TARIFFS AND TREATS: A BOB'S-EYE VIEW

TARIFFS AND TREATS: A BOB'S-EYE VIEW
Bob Learns How Tariffs Affect His Lifestyle

Bob the dog perched his furry haunches on the living room carpet, one ear twisted skyward like an antenna seeking extraterrestrial wisdom. The television burped images of a man explaining—with the confidence of Napoleon planning the Russian campaign—how America forced other nations to empty their pockets through the mystical alchemy of tariffs.

"Bullshit," thought Bob, though his primitive canine larynx only produced a quantum-disturbing rumble. In that moment, Bob experienced something extraordinary—his consciousness briefly merged with every dog who had ever lived, a collective canine hivemind stretching back to the first wolf who decided humans might be useful dinner providers. This momentary transcendence granted him economic clarity no human economist could achieve.

Unlike humans with their fancy degrees, Bob never needed economic propaganda. His wisdom came directly from the Great Cosmic Hydrant of Truth.

Just last Tuesday—a day that smelled of rain and the neighbor's affair—Mrs. Em stood in the pet store aisle. Her jaw hung open like a broken garage door as she clutched a package of Tibetan yak chews.

"Twelve fucking dollars more than last month?" She waved the package like plutonium. "For the same damn chew?"

The store owner—a failed marine biologist from the Reagan era—shrugged with cosmic resignation. "Tariffs. Twenty-five percent on Himalayan imports now. Apparently, yaks have become a national security threat."

At that moment, Bob realized what humans refused to acknowledge: tariffs aren't magical spells that extract money from foreign governments. They operate like invisible pickpockets rifling through American wallets while consumers stand hypnotized by political theater too shallow to drown a dust mite.

The universe—that cosmic comedian whose punchlines take millennia—had concocted an economic paradox absurd enough to make Diogenes stop searching for an honest man and start day-drinking instead. Politicians claimed victory by hiding costs in price tags rather than tax forms, while blaming foreign manufacturers.

Bob's family tightened their financial sphincter. His walks shortened by exactly 1.7 minutes. The air conditioner hummed two degrees warmer. His premium treats vanished, replaced by store-brand alternatives that tasted like artificial bacon-flavored broken dreams.

The television man continued his economic masturbation. Bob tilted his head at precisely the angle that humans interpreted as adorable puzzlement but which, in canine language, expressed contempt profound enough to curdle milk at fifty paces.

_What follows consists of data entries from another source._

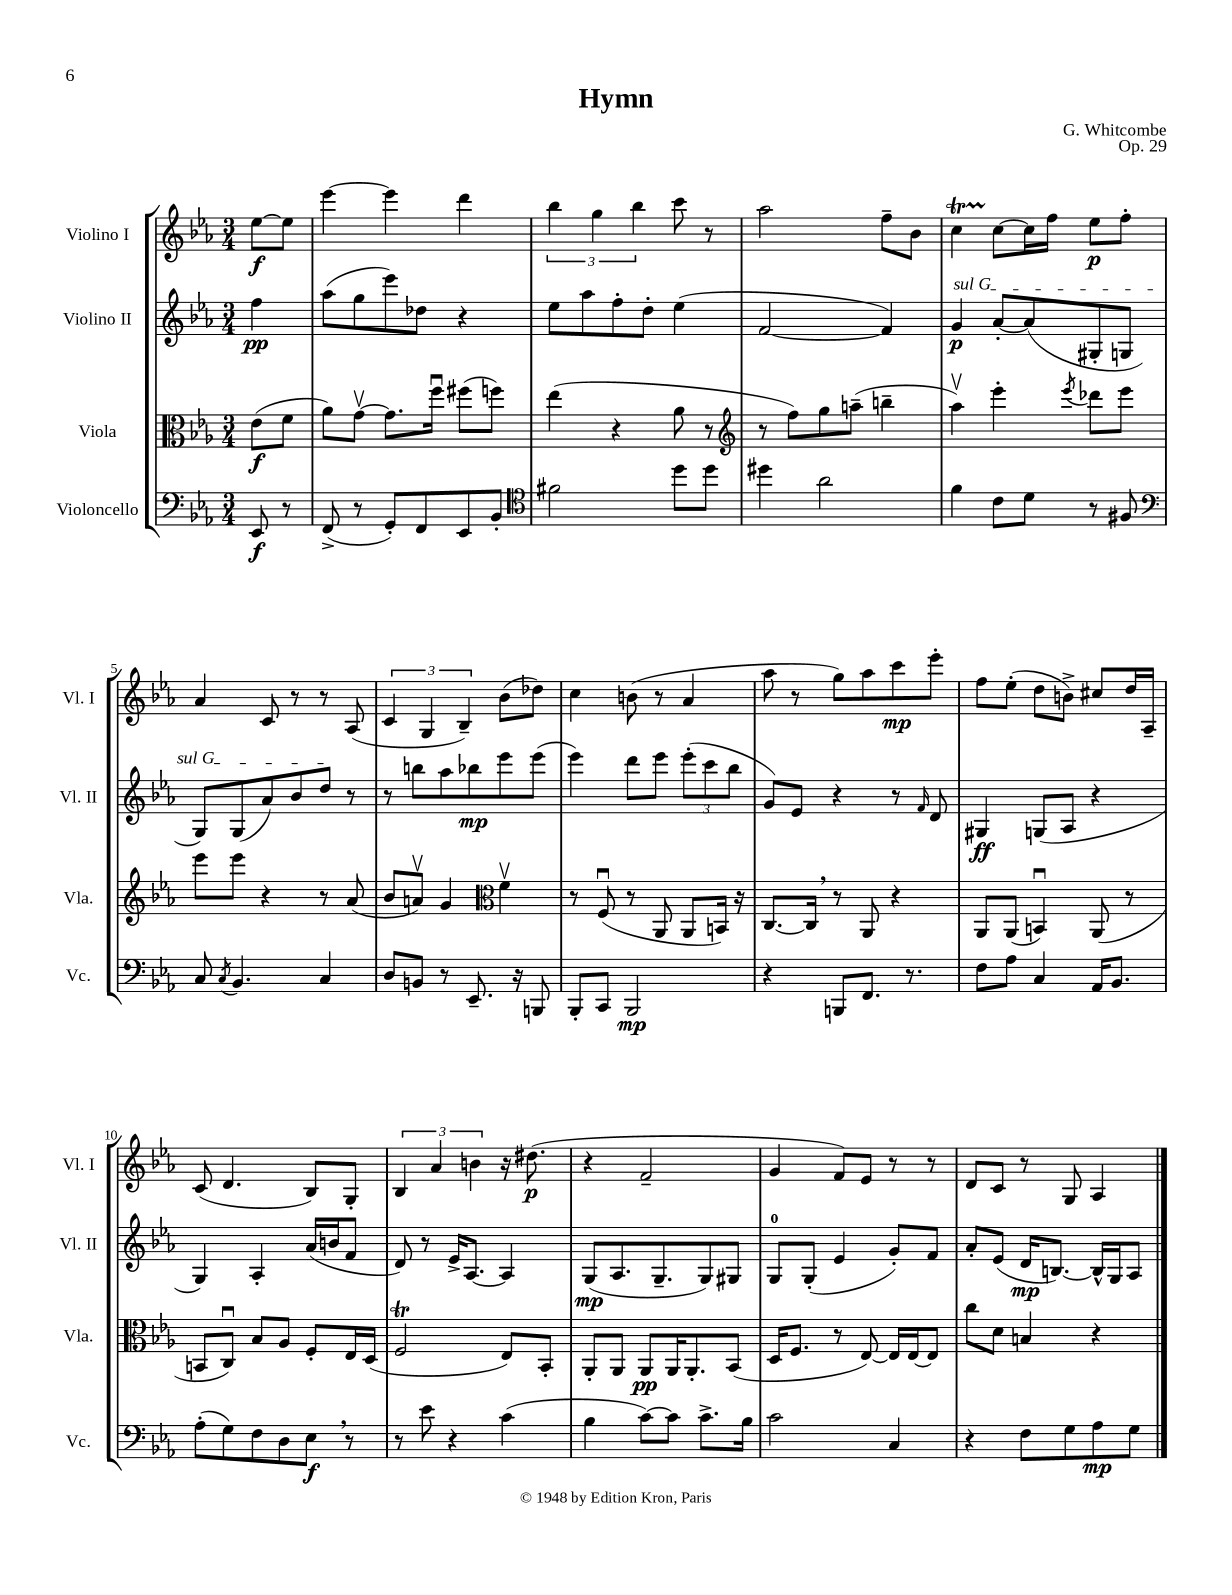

**kern	**kern	**kern	**kern
*staff4	*staff3	*staff2	*staff1
*clefF4	*clefC3	*clefG2	*clefG2
*k[b-e-a-]	*k[b-e-a-]	*k[b-e-a-]	*k[b-e-a-]
*M3/4	*M3/4	*M3/4	*M3/4
8EE-	(8e-	4ff	[8ee-
8r	8f	.	8ee-]
=	=	=	=
(8FF^	8a-)	(8aa-	[4eee-
8r	[8gv	8gg	.
8GG')	8.g]	8eee-)	4eee-]
8FF	.	8dd-	.
.	16ffu	.	.
8EE-	(8ff#	4r	4ddd
8BB-'	8ff)	.	.
=	=	=	=
*clefC4	*	*	*
2f#	(4ee-	8ee-	6bb-
.	.	8aa-	.
.	.	.	6gg
.	4r	8ff'	.
.	.	.	6bb-
.	.	8dd'	.
8dd	8a-	(4ee-	8ccc
8dd	8r	.	8r
=	=	=	=
*	*clefG2	*	*
4dd#	8r	[2f	2aa-
.	8ff)	.	.
2a-	8gg	.	.
.	(8aa~	.	.
.	4bb~	4f])	8ff~
.	.	.	8b-
=	=	=	=
4f	4aa-v)	4g	4cc
8c	4eee-'	[8a-'	[8cc
8d	.	(8a-]	16cc]
.	.	.	16ff
.	8qeee-	.	.
8r	8ddd-	8G#'	8ee-
8F#	8eee-	8G	8ff'
=	=	=	=
*clefF4	*	*	*
8C	8eee-	8G)	4a-
8qC	.	.	.
4.BB-	8eee-	(8G	.
.	4r	8a-)	8c
.	.	8b-	8r
4C	8r	8dd	8r
.	(8a-	8r	(8A-
=	=	=	=
8D	8b-	8r	6c
8BB	8av)	8bb	.
.	.	.	6G
8r	4g	8aa-	.
.	.	.	6B-~)
8.EE-~	.	8bb-	.
*	*clefC3	*	*
.	4fv	8eee-	(8b-
16r	.	.	.
8BBB	.	(8eee-	8dd-)
=	=	=	=
8BBB-'	8r	4eee-)	4cc
8CC	(8Fu	.	.
2BBB-	8r	8ddd	(8b
.	8AA-	8eee-	8r
.	8AA-	(12eee-'	4a-
.	.	12ccc	.
.	16BB)	.	.
.	.	12bb-	.
.	16r	.	.
=	=	=	=
4r	[8.C	8g)	8aa-
.	.	8e-	8r
.	16C]	.	.
8BBB	8r	4r	8gg)
8.FF	8AA-	.	8aa-
.	4r	8r	8ccc
8.r	.	.	.
.	.	16qqf	.
.	.	8d	8eee-'
=	=	=	=
8F	8AA-	4G#	8ff
8A-	(8AA-	.	(8ee-'
4C	4BBu)	(8G	8dd
.	.	8A-	8b^)
16AA-	(8AA-	4r	8cc#
8.BB-	.	.	.
.	8r	.	16dd
.	.	.	16A-~
=	=	=	=
(8A-'	8BB	4G)	(8c
8G)	8Cu)	.	4.d
8F	8B-	4A-'	.
8D	8A-	.	.
8E-	8F'	(16a-	8B-)
.	.	16b	.
8r	16E-	8f	8G'
.	(16D	.	.
=	=	=	=
8r	2F	8d)	6B-
8e-	.	8r	.
.	.	.	6a-
4r	.	16e-^	.
.	.	[8.A-	.
.	.	.	6b
(4c	8E-)	4A-]	16r
.	.	.	(8.dd#
.	8BB-'	.	.
=	=	=	=
4B-	8AA-'	(8G	4r
.	8AA-	8.A-	.
[8c)	8AA-	.	2f~
.	.	8.G~	.
8c]	16AA-	.	.
.	8.AA-'	.	.
8.c^	.	8G)	.
.	(8BB-	8G#	.
16B-	.	.	.
=	=	=	=
2c	16D	8G	4g
.	8.F	.	.
.	.	(8G'	.
.	8r	4e-	8f)
.	[8E-)	.	8e-
4C	16E-]	8g')	8r
.	[16E-	.	.
.	8E-]	8f	8r
=	=	=	=
4r	8cc	8a-'	8d
.	8d	(8e-	8c
8F	4B	16d	8r
.	.	[8.B)	.
8G	.	.	8G
8A-	4r	16B^^]	4A-
.	.	16G	.
8G	.	8A-	.
==	==	==	==
*-	*-	*-	*-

When Mrs. Em crashed through the door that evening, Bob performed his dance of enthusiastic insincerity. She carried Chinese takeout—ironic considering the economic warfare. Bob positioned himself at Mrs. Em's feet (not Marjorie's—apparently, the universe had temporarily glitched, correcting itself with the cosmic equivalent of "my bad").

As the aroma of General Tso's chicken wafted around him, Bob experienced his second transcendent episode. In a vision that would have made Carlos Castaneda reach for stronger peyote, Bob saw the entire economic system as an elaborate game created by aliens who bet on which species would bankrupt themselves first. Humans, with their mysterious ability to work against their own interests while congratulating themselves for their cleverness, were the current favorites.

Rather than write his manifesto "Why Humans Are Idiots: A Treatise on Fiscal Self-Deception," Bob embraced cosmic wisdom: adapt to absurdity, find joy in simplicity, and tactically urinate on deserving plants.

Perhaps in this philosophy—balancing acceptance, pleasure, and strategic rebellion—economists might discover the Sacred Equation of Existence that has eluded them since the first caveperson traded a shiny rock for an extra mammoth steak. The true path to enlightenment isn't found in economic theories or political dogma, but in knowing precisely which garden to water with one's disdain and when to simply enjoy the dropped chicken that fate occasionally tosses our way.

After all, as Bob understood and Dorothy Parker once almost said: "You might as well live... but pee on someone's petunias while you're at it."